Trading costs, market access and sell-side retrenchment are the top concerns for buy-side firms active in listed derivatives trading, according to a new research paper.
Tech vendor Object Trading interviewed a range of hedge funds, proprietary trading houses and CTAs in its research, charting their main concerns with trading actively in the global futures markets.
Many were regulatory driven, such as rising costs and sell-side bank scaling back their clearing services.
The paper noted that for tier two and three buy-side firms, the challenge of opening accounts with bank clearing brokers is becoming increasingly difficult.
Other concerns included execution quality, fragmented liquidity and unprecedented variation in volatility.
“Dramatic changes in market structure have increased the complexity and success of running a trading business,” Steve Woodyatt, CEO of Object Trading told theTRADEnews.com.
“Sell-side retrenchment due to regulatory costs and explosion of markets and products has become an issue.
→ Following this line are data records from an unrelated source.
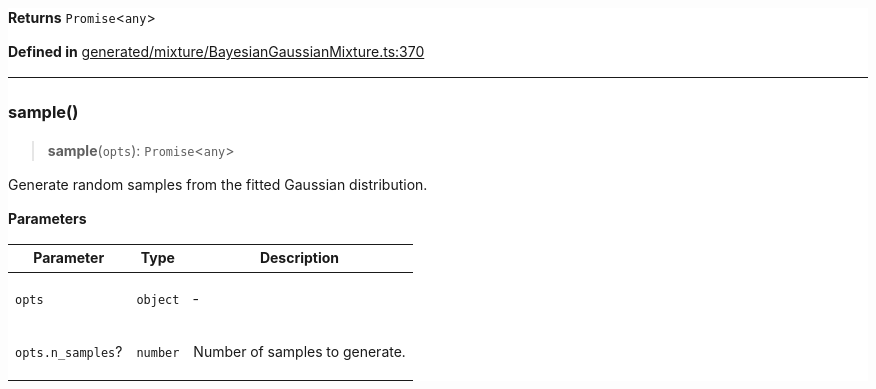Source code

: **Returns** `Promise`\<`any`\>

**Defined in** [generated/mixture/BayesianGaussianMixture.ts:370](https://github.com/transitive-bullshit/scikit-learn-ts/blob/d136d90c5cb653f22204ec450ae61706606a5b96/packages/sklearn/src/generated/mixture/BayesianGaussianMixture.ts#L370)

***

### sample()

> **sample**(`opts`): `Promise`\<`any`\>

Generate random samples from the fitted Gaussian distribution.

**Parameters**

<table>
<thead>
<tr>
<th>Parameter</th>
<th>Type</th>
<th>Description</th>
</tr>
</thead>
<tbody>
<tr>
<td>

`opts`

</td>
<td>

`object`

</td>
<td>

&hyphen;

</td>
</tr>
<tr>
<td>

`opts.n_samples`?

</td>
<td>

`number`

</td>
<td>

Number of samples to generate.

</td>
</tr>
</tbody>
</table>
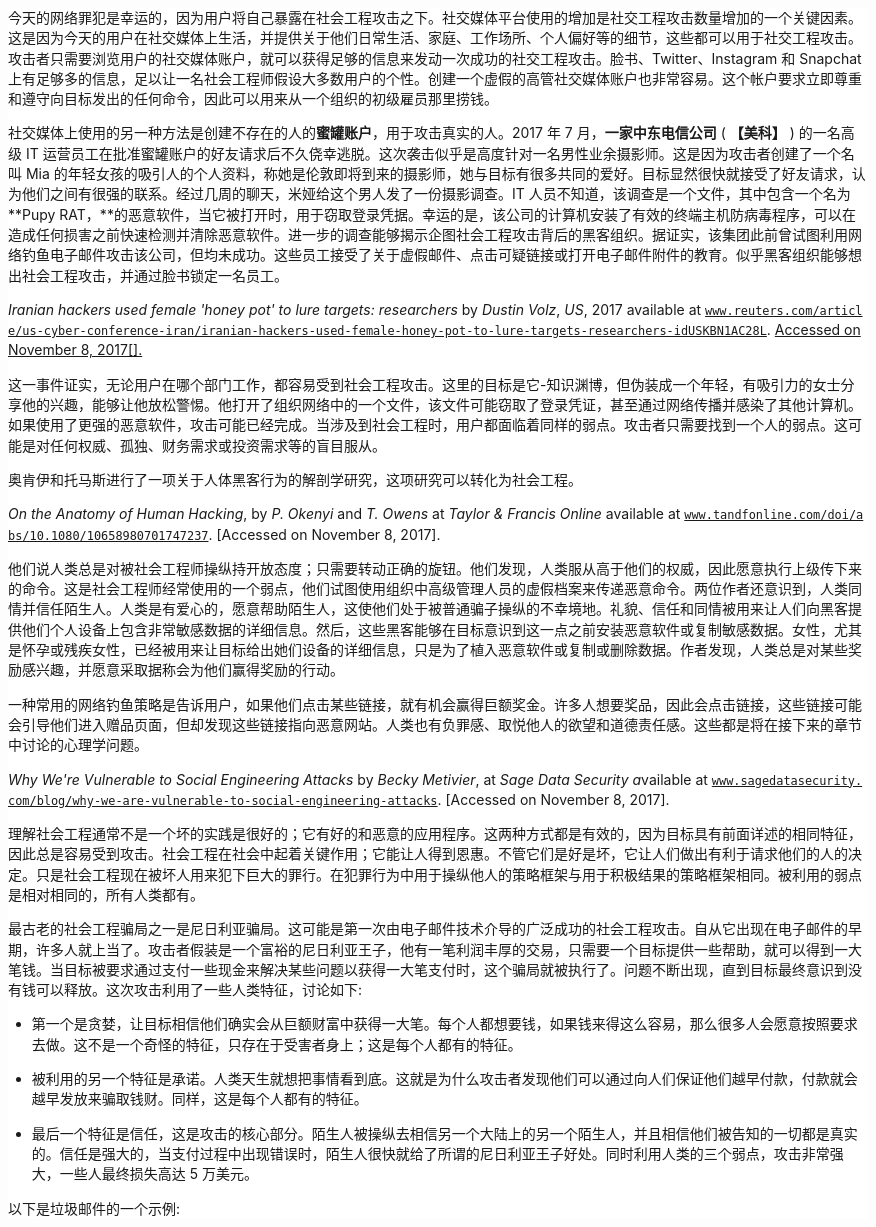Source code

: 今天的网络罪犯是幸运的，因为用户将自己暴露在社会工程攻击之下。社交媒体平台使用的增加是社交工程攻击数量增加的一个关键因素。这是因为今天的用户在社交媒体上生活，并提供关于他们日常生活、家庭、工作场所、个人偏好等的细节，这些都可以用于社交工程攻击。攻击者只需要浏览用户的社交媒体账户，就可以获得足够的信息来发动一次成功的社交工程攻击。脸书、Twitter、Instagram 和 Snapchat 上有足够多的信息，足以让一名社会工程师假设大多数用户的个性。创建一个虚假的高管社交媒体账户也非常容易。这个帐户要求立即尊重和遵守向目标发出的任何命令，因此可以用来从一个组织的初级雇员那里捞钱。

社交媒体上使用的另一种方法是创建不存在的人的**蜜罐账户**，用于攻击真实的人。2017 年 7 月，**一家中东电信公司** ( **【美科】** ) 的一名高级 IT 运营员工在批准蜜罐账户的好友请求后不久侥幸逃脱。这次袭击似乎是高度针对一名男性业余摄影师。这是因为攻击者创建了一个名叫 Mia 的年轻女孩的吸引人的个人资料，称她是伦敦即将到来的摄影师，她与目标有很多共同的爱好。目标显然很快就接受了好友请求，认为他们之间有很强的联系。经过几周的聊天，米娅给这个男人发了一份摄影调查。IT 人员不知道，该调查是一个文件，其中包含一个名为 **Pupy RAT，**的恶意软件，当它被打开时，用于窃取登录凭据。幸运的是，该公司的计算机安装了有效的终端主机防病毒程序，可以在造成任何损害之前快速检测并清除恶意软件。进一步的调查能够揭示企图社会工程攻击背后的黑客组织。据证实，该集团此前曾试图利用网络钓鱼电子邮件攻击该公司，但均未成功。这些员工接受了关于虚假邮件、点击可疑链接或打开电子邮件附件的教育。似乎黑客组织能够想出社会工程攻击，并通过脸书锁定一名员工。

*Iranian hackers used female 'honey pot' to lure targets: researchers* by *Dustin Volz*, *US*, 2017 available at [`www.reuters.com/article/us-cyber-conference-iran/iranian-hackers-used-female-honey-pot-to-lure-targets-researchers-idUSKBN1AC28L`](https://www.reuters.com/article/us-cyber-conference-iran/iranian-hackers-used-female-honey-pot-to-lure-targets-researchers-idUSKBN1AC28L). [](https://www.reuters.com/article/us-cyber-conference-iran/iranian-hackers-used-female-honey-pot-to-lure-targets-researchers-idUSKBN1AC28L) [Accessed on November 8, 2017[].](https://www.reuters.com/article/us-cyber-conference-iran/iranian-hackers-used-female-honey-pot-to-lure-targets-researchers-idUSKBN1AC28L)

这一事件证实，无论用户在哪个部门工作，都容易受到社会工程攻击。这里的目标是它-知识渊博，但伪装成一个年轻，有吸引力的女士分享他的兴趣，能够让他放松警惕。他打开了组织网络中的一个文件，该文件可能窃取了登录凭证，甚至通过网络传播并感染了其他计算机。如果使用了更强的恶意软件，攻击可能已经完成。当涉及到社会工程时，用户都面临着同样的弱点。攻击者只需要找到一个人的弱点。这可能是对任何权威、孤独、财务需求或投资需求等的盲目服从。

奥肯伊和托马斯进行了一项关于人体黑客行为的解剖学研究，这项研究可以转化为社会工程。

*On the Anatomy of Human Hacking*, by *P. Okenyi* and *T. Owens* at *Taylor & Francis Online* available at [`www.tandfonline.com/doi/abs/10.1080/10658980701747237`](http://www.tandfonline.com/doi/abs/10.1080/10658980701747237). [Accessed on November 8, 2017].

他们说人类总是对被社会工程师操纵持开放态度；只需要转动正确的旋钮。他们发现，人类服从高于他们的权威，因此愿意执行上级传下来的命令。这是社会工程师经常使用的一个弱点，他们试图使用组织中高级管理人员的虚假档案来传递恶意命令。两位作者还意识到，人类同情并信任陌生人。人类是有爱心的，愿意帮助陌生人，这使他们处于被普通骗子操纵的不幸境地。礼貌、信任和同情被用来让人们向黑客提供他们个人设备上包含非常敏感数据的详细信息。然后，这些黑客能够在目标意识到这一点之前安装恶意软件或复制敏感数据。女性，尤其是怀孕或残疾女性，已经被用来让目标给出她们设备的详细信息，只是为了植入恶意软件或复制或删除数据。作者发现，人类总是对某些奖励感兴趣，并愿意采取据称会为他们赢得奖励的行动。

一种常用的网络钓鱼策略是告诉用户，如果他们点击某些链接，就有机会赢得巨额奖金。许多人想要奖品，因此会点击链接，这些链接可能会引导他们进入赠品页面，但却发现这些链接指向恶意网站。人类也有负罪感、取悦他人的欲望和道德责任感。这些都是将在接下来的章节中讨论的心理学问题。

*Why We're Vulnerable to Social Engineering Attacks* by  *Becky Metivier*, at *Sage Data Security a*vailable at [`www.sagedatasecurity.com/blog/why-we-are-vulnerable-to-social-engineering-attacks`](https://www.sagedatasecurity.com/blog/why-we-are-vulnerable-to-social-engineering-attacks). [Accessed on November 8, 2017].

理解社会工程通常不是一个坏的实践是很好的；它有好的和恶意的应用程序。这两种方式都是有效的，因为目标具有前面详述的相同特征，因此总是容易受到攻击。社会工程在社会中起着关键作用；它能让人得到恩惠。不管它们是好是坏，它让人们做出有利于请求他们的人的决定。只是社会工程现在被坏人用来犯下巨大的罪行。在犯罪行为中用于操纵他人的策略框架与用于积极结果的策略框架相同。被利用的弱点是相对相同的，所有人类都有。

最古老的社会工程骗局之一是尼日利亚骗局。这可能是第一次由电子邮件技术介导的广泛成功的社会工程攻击。自从它出现在电子邮件的早期，许多人就上当了。攻击者假装是一个富裕的尼日利亚王子，他有一笔利润丰厚的交易，只需要一个目标提供一些帮助，就可以得到一大笔钱。当目标被要求通过支付一些现金来解决某些问题以获得一大笔支付时，这个骗局就被执行了。问题不断出现，直到目标最终意识到没有钱可以释放。这次攻击利用了一些人类特征，讨论如下:

*   第一个是贪婪，让目标相信他们确实会从巨额财富中获得一大笔。每个人都想要钱，如果钱来得这么容易，那么很多人会愿意按照要求去做。这不是一个奇怪的特征，只存在于受害者身上；这是每个人都有的特征。
*   被利用的另一个特征是承诺。人类天生就想把事情看到底。这就是为什么攻击者发现他们可以通过向人们保证他们越早付款，付款就会越早发放来骗取钱财。同样，这是每个人都有的特征。

*   最后一个特征是信任，这是攻击的核心部分。陌生人被操纵去相信另一个大陆上的另一个陌生人，并且相信他们被告知的一切都是真实的。信任是强大的，当支付过程中出现错误时，陌生人很快就给了所谓的尼日利亚王子好处。同时利用人类的三个弱点，攻击非常强大，一些人最终损失高达 5 万美元。

以下是垃圾邮件的一个示例:
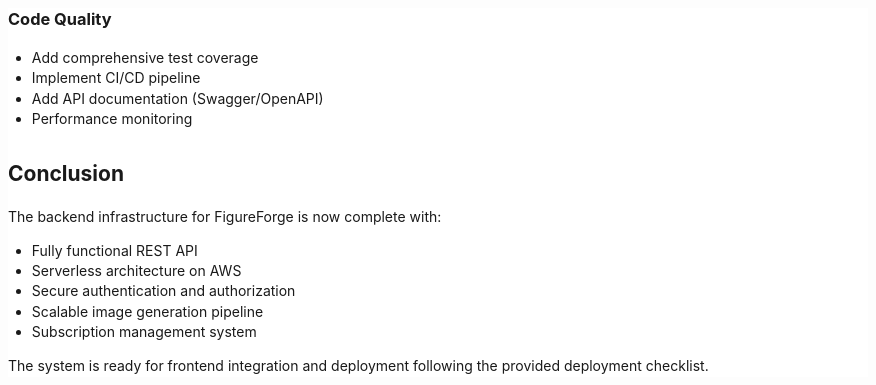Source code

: ### Code Quality
- Add comprehensive test coverage
- Implement CI/CD pipeline
- Add API documentation (Swagger/OpenAPI)
- Performance monitoring

## Conclusion

The backend infrastructure for FigureForge is now complete with:
- Fully functional REST API
- Serverless architecture on AWS
- Secure authentication and authorization
- Scalable image generation pipeline
- Subscription management system

The system is ready for frontend integration and deployment following the provided deployment checklist.
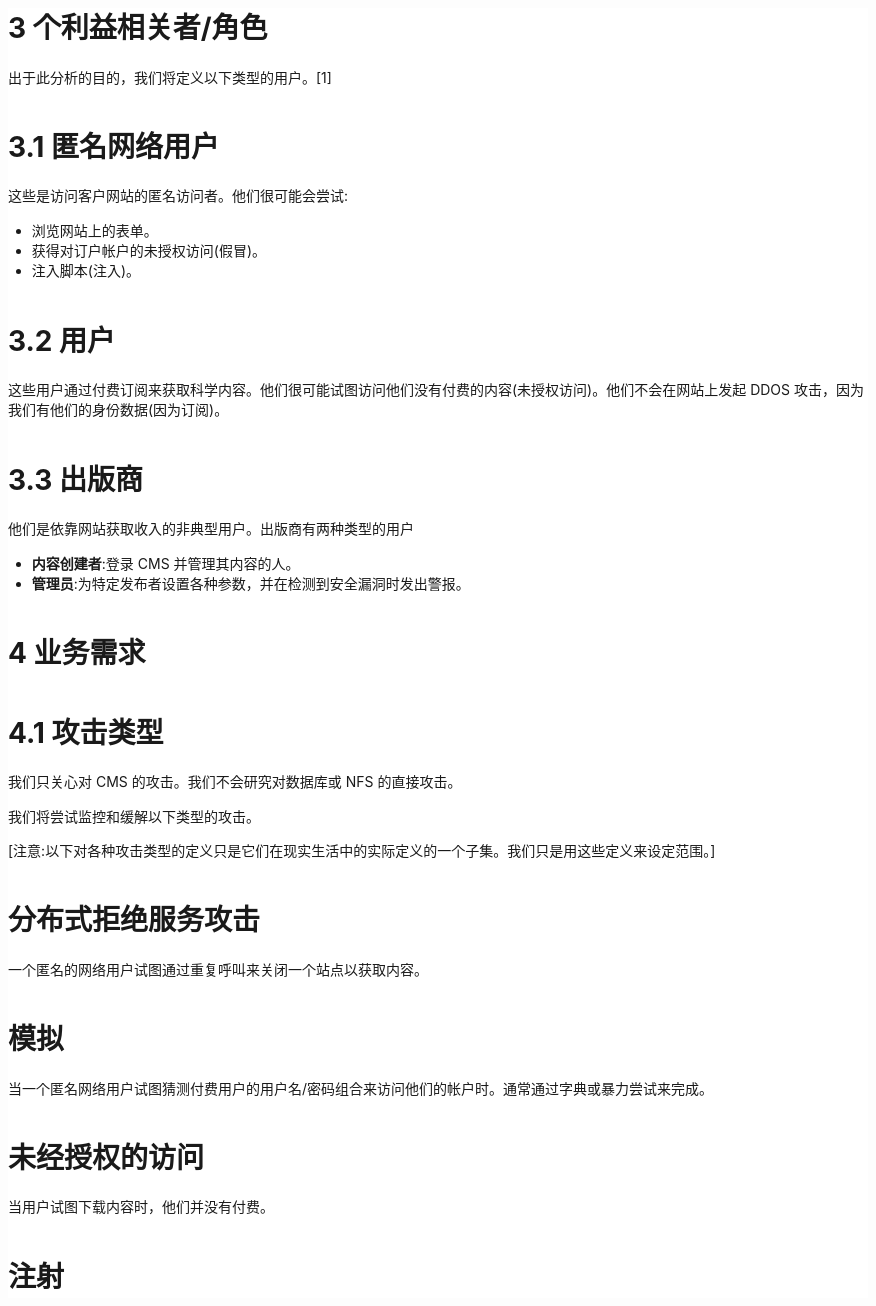 # 3 个利益相关者/角色

出于此分析的目的，我们将定义以下类型的用户。[1]

# 3.1 匿名网络用户

这些是访问客户网站的匿名访问者。他们很可能会尝试:

*   浏览网站上的表单。
*   获得对订户帐户的未授权访问(假冒)。
*   注入脚本(注入)。

# 3.2 用户

这些用户通过付费订阅来获取科学内容。他们很可能试图访问他们没有付费的内容(未授权访问)。他们不会在网站上发起 DDOS 攻击，因为我们有他们的身份数据(因为订阅)。

# 3.3 出版商

他们是依靠网站获取收入的非典型用户。出版商有两种类型的用户

*   **内容创建者**:登录 CMS 并管理其内容的人。
*   **管理员**:为特定发布者设置各种参数，并在检测到安全漏洞时发出警报。

# 4 业务需求

# 4.1 攻击类型

我们只关心对 CMS 的攻击。我们不会研究对数据库或 NFS 的直接攻击。

我们将尝试监控和缓解以下类型的攻击。

[注意:以下对各种攻击类型的定义只是它们在现实生活中的实际定义的一个子集。我们只是用这些定义来设定范围。]

# 分布式拒绝服务攻击

一个匿名的网络用户试图通过重复呼叫来关闭一个站点以获取内容。

# 模拟

当一个匿名网络用户试图猜测付费用户的用户名/密码组合来访问他们的帐户时。通常通过字典或暴力尝试来完成。

# 未经授权的访问

当用户试图下载内容时，他们并没有付费。

# 注射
We’re noticing bifurcation of the buy-side as a result.
“The two camps are: those who are hunkering down waiting for the good times to return, where some have shut down already or are choosing to merge to achieve scale; and, those who are flourishing in the new environment. Of the factors within their control, a primary and perhaps surprisingly effective lever to building resilience is taking back control of their market access.”